## Dataset records
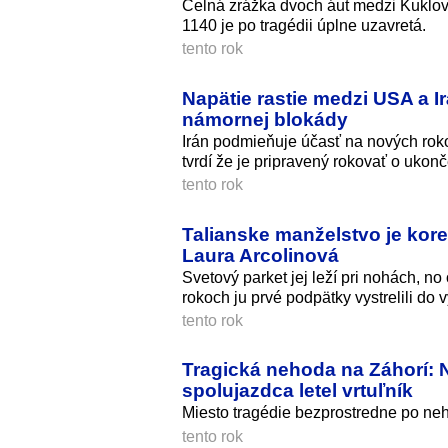
Čelná zrážka dvoch áut medzi Kuklovo
1140 je po tragédii úplne uzavretá.
tento rok
Napätie rastie medzi USA a
námornej blokády
Irán podmieňuje účasť na nových ro
tvrdí že je pripravený rokovať o ukonč
tento rok
Talianske manželstvo je koren
Laura Arcolinová
Svetový parket jej leží pri nohách, n
rokoch ju prvé podpätky vystrelili do v
tento rok
Tragická nehoda na Záhorí: N
spolujazdca letel vrtuľník
Miesto tragédie bezprostredne po neh
tento rok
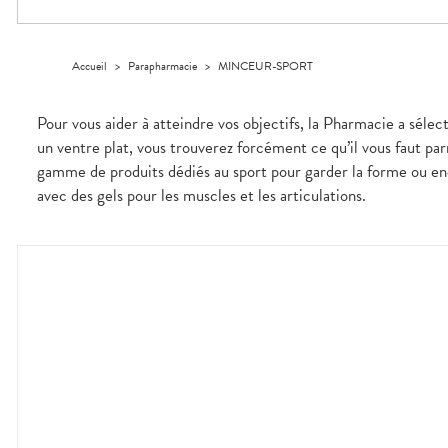
Dispositifs
Cheveux
VOTRE
PHARMACIES
médicaux
APPLICATION
Corps
DE GARDE
DE SANTÉ
Homme
Accueil
>
Parapharmacie
>
MINCEUR-SPORT
Solaire
Visage
Pour vous aider à atteindre vos objectifs, la Pharmacie a sélec
un ventre plat, vous trouverez forcément ce qu’il vous faut p
gamme de produits dédiés au sport pour garder la forme ou e
avec des gels pour les muscles et les articulations.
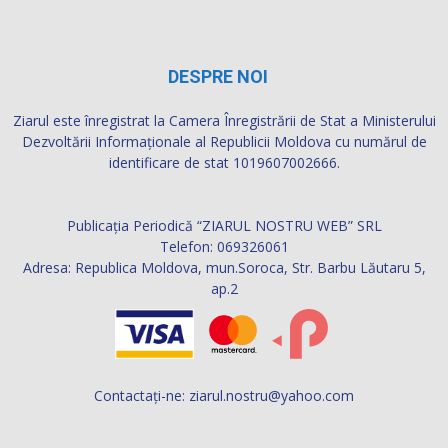
DESPRE NOI
Ziarul este înregistrat la Camera Înregistrării de Stat a Ministerului
Dezvoltării Informaţionale al Republicii Moldova cu numărul de
identificare de stat 1019607002666.
Publicația Periodică “ZIARUL NOSTRU WEB” SRL
Telefon: 069326061
Adresa: Republica Moldova, mun.Soroca, Str. Barbu Lăutaru 5,
ap.2
Contactați-ne:
ziarul.nostru@yahoo.com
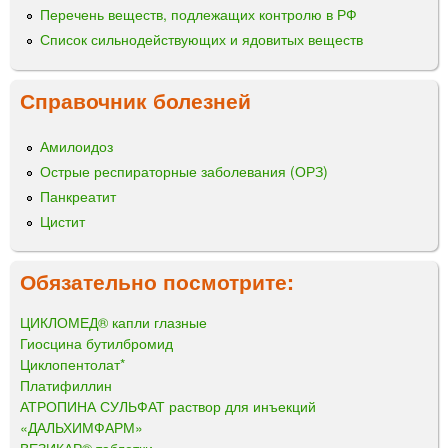
Перечень веществ, подлежащих контролю в РФ
Список сильнодействующих и ядовитых веществ
Справочник болезней
Амилоидоз
Острые респираторные заболевания (ОРЗ)
Панкреатит
Цистит
Обязательно посмотрите:
ЦИКЛОМЕД® капли глазные
Гиосцина бутилбромид
Циклопентолат*
Платифиллин
АТРОПИНА СУЛЬФАТ раствор для инъекций
«ДАЛЬХИМФАРМ»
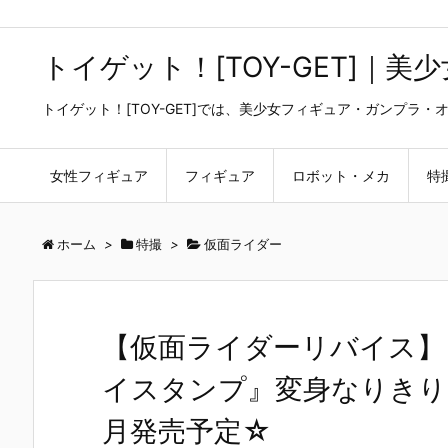
トイゲット！[TOY-GET]｜
トイゲット！[TOY-GET]では、美少女フィギュア・ガンプ
女性フィギュア
フィギュア
ロボット・メカ
特
ホーム
>
特撮
>
仮面ライダー
【仮面ライダーリバイス】
イスタンプ』変身なりきり【
月発売予定☆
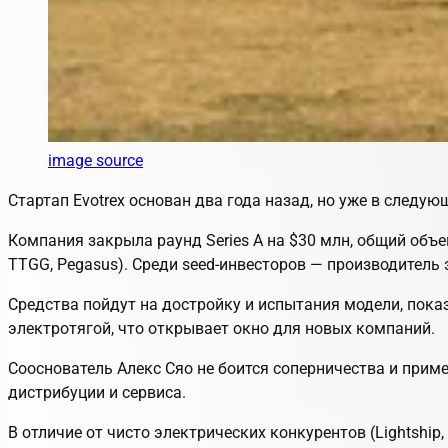
image source
Стартап Evotrex основан два года назад, но уже в следу
Компания закрыла раунд Series A на $30 млн, общий объе
TTGG, Pegasus). Среди seed-инвесторов — производитель 
Средства пойдут на достройку и испытания модели, показ
электротягой, что открывает окно для новых компаний.
Сооснователь Алекс Сяо не боится соперничества и приме
дистрибуции и сервиса.
В отличие от чисто электрических конкурентов (Lightship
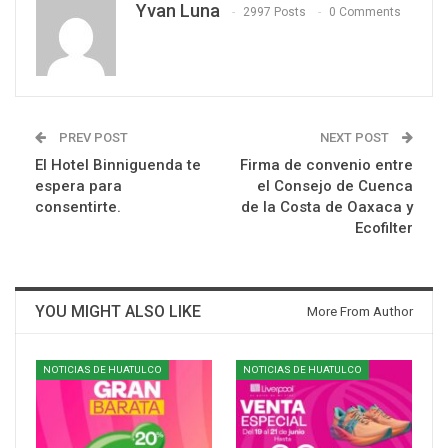
Yvan Luna
2997 Posts
0 Comments
PREV POST
NEXT POST
El Hotel Binniguenda te
Firma de convenio entre
espera para
el Consejo de Cuenca
consentirte.
de la Costa de Oaxaca y
Ecofilter
YOU MIGHT ALSO LIKE
More From Author
NOTICIAS DE HUATULCO
NOTICIAS DE HUATULCO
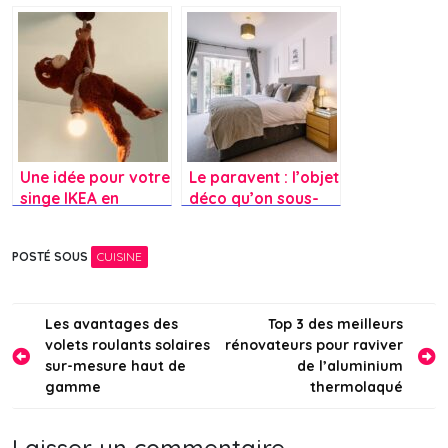
en ligne
juste équilibre pour
une nouvelle cuisine
classique ?
Une idée pour votre
Le paravent : l’objet
singe IKEA en
déco qu’on sous-
suspension ?
estime et qui
change tout dans
POSTÉ SOUS
CUISINE
un intérieur
Navigation
Les avantages des
Top 3 des meilleurs
volets roulants solaires
rénovateurs pour raviver
de
sur-mesure haut de
de l’aluminium
l’article
gamme
thermolaqué
Laisser un commentaire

## What you should do
Output the lines of the listing exactly as they appear, starting at the line containing "Dispositifs" and ending at the line containing "avec des gels", with both lines included.

## Your solution
Dispositifs
Cheveux
VOTRE
PHARMACIES
médicaux
APPLICATION
Corps
DE GARDE
DE SANTÉ
Homme
Accueil
>
Parapharmacie
>
MINCEUR-SPORT
Solaire
Visage
Pour vous aider à atteindre vos objectifs, la Pharmacie a sélec
un ventre plat, vous trouverez forcément ce qu’il vous faut p
gamme de produits dédiés au sport pour garder la forme ou e
avec des gels pour les muscles et les articulations.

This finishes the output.